Disciple1121 More than 1 year ago
This was a very interesting read. This is now definately one of my favorite books. Goes into detail about the Nephilim mentioned in the Bible and a lot of Revelation-like prophecy, mirroring Revelation in many places and even adding many other details. Fairly easy reading for the most part. It goes by very fast. Only thing I might recommend is getting a study version of this to help explain some parts throughout the book.
CyntVA More than 1 year ago
good preface and understandable translation
Anonymous More than 1 year ago
Indeed, such a book to have in this present time instead of its dissappearence which almost took place thousands of years ago, is an honour among many to possess it. For one thing, it's so inspiring that ounce you've put this book down, you'd feel as if the tour through heaven were just for you! With that said, I recommend this osim book.
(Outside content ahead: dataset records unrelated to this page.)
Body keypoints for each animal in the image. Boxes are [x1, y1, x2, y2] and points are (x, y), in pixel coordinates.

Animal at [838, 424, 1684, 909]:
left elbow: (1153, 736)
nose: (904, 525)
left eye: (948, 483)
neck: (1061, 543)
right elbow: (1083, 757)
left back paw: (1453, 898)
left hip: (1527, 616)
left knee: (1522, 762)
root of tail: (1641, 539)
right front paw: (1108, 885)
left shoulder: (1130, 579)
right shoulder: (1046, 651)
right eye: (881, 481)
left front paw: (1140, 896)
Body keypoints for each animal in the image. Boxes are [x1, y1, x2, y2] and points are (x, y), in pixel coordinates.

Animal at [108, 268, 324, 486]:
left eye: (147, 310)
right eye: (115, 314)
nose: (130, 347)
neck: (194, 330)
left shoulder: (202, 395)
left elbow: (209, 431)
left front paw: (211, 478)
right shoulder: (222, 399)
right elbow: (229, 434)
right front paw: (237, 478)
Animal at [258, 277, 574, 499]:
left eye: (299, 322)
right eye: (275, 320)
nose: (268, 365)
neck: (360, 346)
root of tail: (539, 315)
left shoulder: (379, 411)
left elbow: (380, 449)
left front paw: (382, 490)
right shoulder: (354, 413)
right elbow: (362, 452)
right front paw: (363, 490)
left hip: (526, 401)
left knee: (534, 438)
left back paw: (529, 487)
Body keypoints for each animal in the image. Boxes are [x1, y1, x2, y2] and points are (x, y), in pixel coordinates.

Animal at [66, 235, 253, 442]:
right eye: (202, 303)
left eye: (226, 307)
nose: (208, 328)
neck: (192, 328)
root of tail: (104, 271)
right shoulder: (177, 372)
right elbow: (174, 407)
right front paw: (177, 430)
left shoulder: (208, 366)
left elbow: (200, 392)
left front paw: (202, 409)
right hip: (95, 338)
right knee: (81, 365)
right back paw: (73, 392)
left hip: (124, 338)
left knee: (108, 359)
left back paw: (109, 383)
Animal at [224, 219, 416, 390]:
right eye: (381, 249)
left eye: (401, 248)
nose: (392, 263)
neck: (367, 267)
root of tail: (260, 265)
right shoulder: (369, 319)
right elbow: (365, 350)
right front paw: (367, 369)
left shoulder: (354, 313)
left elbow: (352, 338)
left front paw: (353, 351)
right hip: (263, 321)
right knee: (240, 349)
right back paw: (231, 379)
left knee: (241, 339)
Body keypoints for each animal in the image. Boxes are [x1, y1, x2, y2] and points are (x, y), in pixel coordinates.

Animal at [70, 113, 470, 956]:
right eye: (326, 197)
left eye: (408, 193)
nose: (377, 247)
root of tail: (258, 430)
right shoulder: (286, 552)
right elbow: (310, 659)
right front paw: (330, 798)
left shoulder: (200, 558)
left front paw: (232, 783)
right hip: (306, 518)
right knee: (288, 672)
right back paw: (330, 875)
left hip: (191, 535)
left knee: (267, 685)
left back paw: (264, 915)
EugeneTX More than 1 year ago
Overall, I would give this book high marks. I would disagree with the assessment of the Rev W>O>E> Osterley, DD which must mean deeper, and deeper, in his assessment of Enoch's Book of the Courses of the Heavenly Luminaries and lxxx which is uninteresting in the extreme. I read every word and tried to imagine how Enoch saw it, how he measured it, and how he kept a record of it. For some unknown resaon, ancient stone circles kept flashing in my mind as I was imagining the Mid-points and Solstices, the high points, and the low points. One has to remember that Enoch was a man of long ago, probably alone on his ass outside of town in the open desert watching and trying to determine the course of the oblects as well as, perhaps zodiacal signs when storm winds could have been predicted or coming cold weather could have been foreseen. He did do one thing very contrary to popular belief and that is that he did, indeed, hide from the internet. The thing is, he wasn't afraid to try to expand his intellectual horizons and God would have been pleased with that, Read this book. It isn't going to bit you. You are going to really like it if you think of the context when and how it was written. Granted, we now read revisions, of revisions and call each new one definitive. Read this and take some real pleasure out of the way the ancients thought.